Copy exactly the stretch of data below from the line with "Overfilling a dumpster beyond the fill line" through the line with "Today can arrange a swap or additional", including both of those lines.

** Task inputs follows **

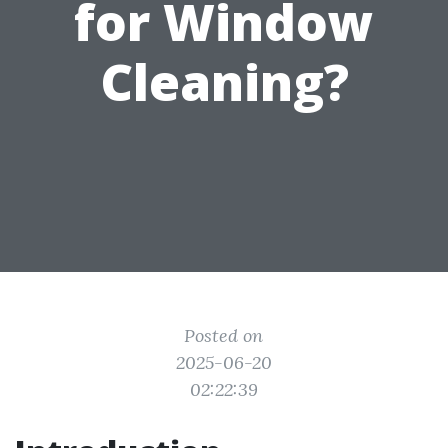
for Window
Cleaning?
Posted on
2025-06-20
02:22:39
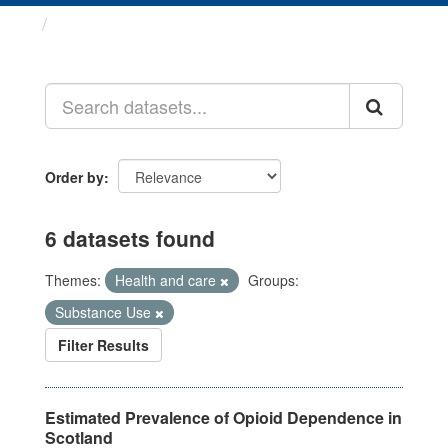
Datasets
Order by
6 datasets found
Themes:
Health and care
Groups:
Substance Use
Filter Results
Estimated Prevalence of Opioid Dependence in
Scotland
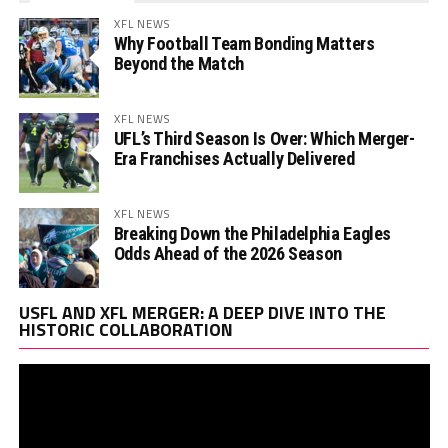
XFL NEWS
Why Football Team Bonding Matters
Beyond the Match
XFL NEWS
UFL’s Third Season Is Over: Which Merger-
Era Franchises Actually Delivered
XFL NEWS
Breaking Down the Philadelphia Eagles
Odds Ahead of the 2026 Season
Vi
USFL AND XFL MERGER: A DEEP DIVE INTO THE
Pl
HISTORIC COLLABORATION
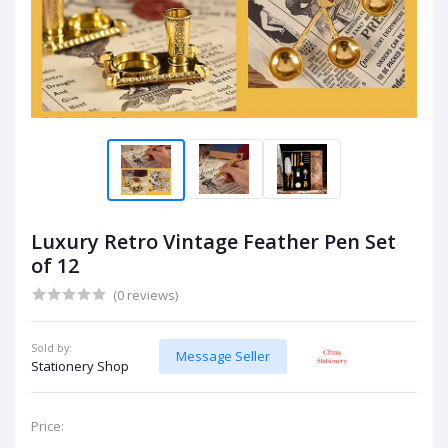
Luxury Retro Vintage Feather Pen Set
of 12
(0 reviews)
Sold by:
Message Seller
Stationery Shop
Price:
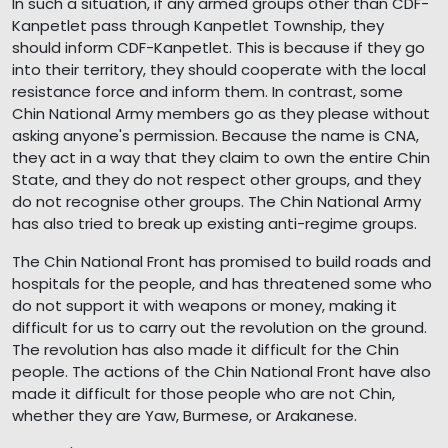
In such a situation, if any armed groups other than CDF-
Kanpetlet pass through Kanpetlet Township, they
should inform CDF-Kanpetlet. This is because if they go
into their territory, they should cooperate with the local
resistance force and inform them. In contrast, some
Chin National Army members go as they please without
asking anyone's permission. Because the name is CNA,
they act in a way that they claim to own the entire Chin
State, and they do not respect other groups, and they
do not recognise other groups. The Chin National Army
has also tried to break up existing anti-regime groups.
The Chin National Front has promised to build roads and
hospitals for the people, and has threatened some who
do not support it with weapons or money, making it
difficult for us to carry out the revolution on the ground.
The revolution has also made it difficult for the Chin
people. The actions of the Chin National Front have also
made it difficult for those people who are not Chin,
whether they are Yaw, Burmese, or Arakanese.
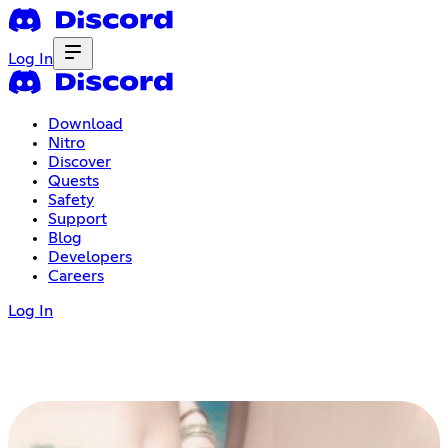
Log In
Download
Nitro
Discover
Quests
Safety
Support
Blog
Developers
Careers
Log In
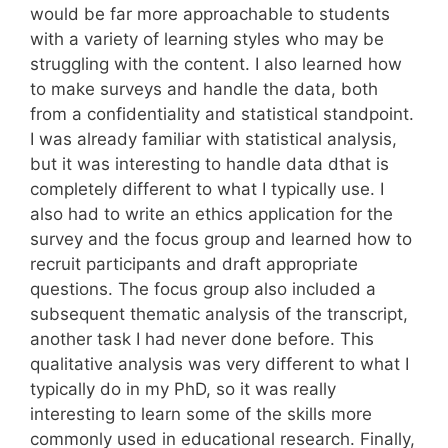
would be far more approachable to students
with a variety of learning styles who may be
struggling with the content. I also learned how
to make surveys and handle the data, both
from a confidentiality and statistical standpoint.
I was already familiar with statistical analysis,
but it was interesting to handle data dthat is
completely different to what I typically use. I
also had to write an ethics application for the
survey and the focus group and learned how to
recruit participants and draft appropriate
questions. The focus group also included a
subsequent thematic analysis of the transcript,
another task I had never done before. This
qualitative analysis was very different to what I
typically do in my PhD, so it was really
interesting to learn some of the skills more
commonly used in educational research. Finally,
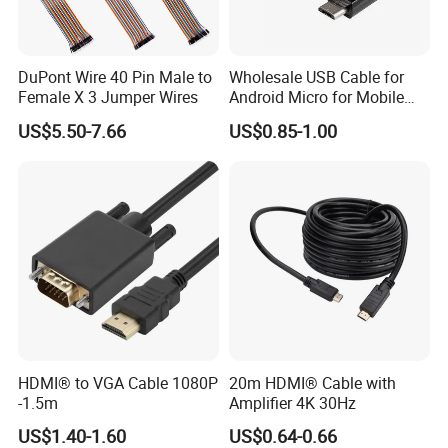
DuPont Wire 40 Pin Male to
Wholesale USB Cable for
Female X 3 Jumper Wires
Android Micro for Mobile
Computer Copper Bc Tc
US$5.50-7.66
US$0.85-1.00
Wire CE RoHS OEM Factory
HDMI® to VGA Cable 1080P
20m HDMI® Cable with
-1.5m
Amplifier 4K 30Hz
US$1.40-1.60
US$0.64-0.66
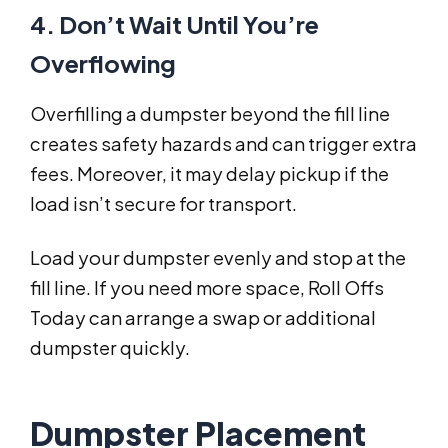
4. Don’t Wait Until You’re
Overflowing
Overfilling a dumpster beyond the fill line
creates safety hazards and can trigger extra
fees. Moreover, it may delay pickup if the
load isn’t secure for transport.
Load your dumpster evenly and stop at the
fill line. If you need more space, Roll Offs
Today can arrange a swap or additional
dumpster quickly.
Dumpster Placement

** End of Task inputs **

Response →
Overfilling a dumpster beyond the fill line
creates safety hazards and can trigger extra
fees. Moreover, it may delay pickup if the
load isn’t secure for transport.
Load your dumpster evenly and stop at the
fill line. If you need more space, Roll Offs
Today can arrange a swap or additional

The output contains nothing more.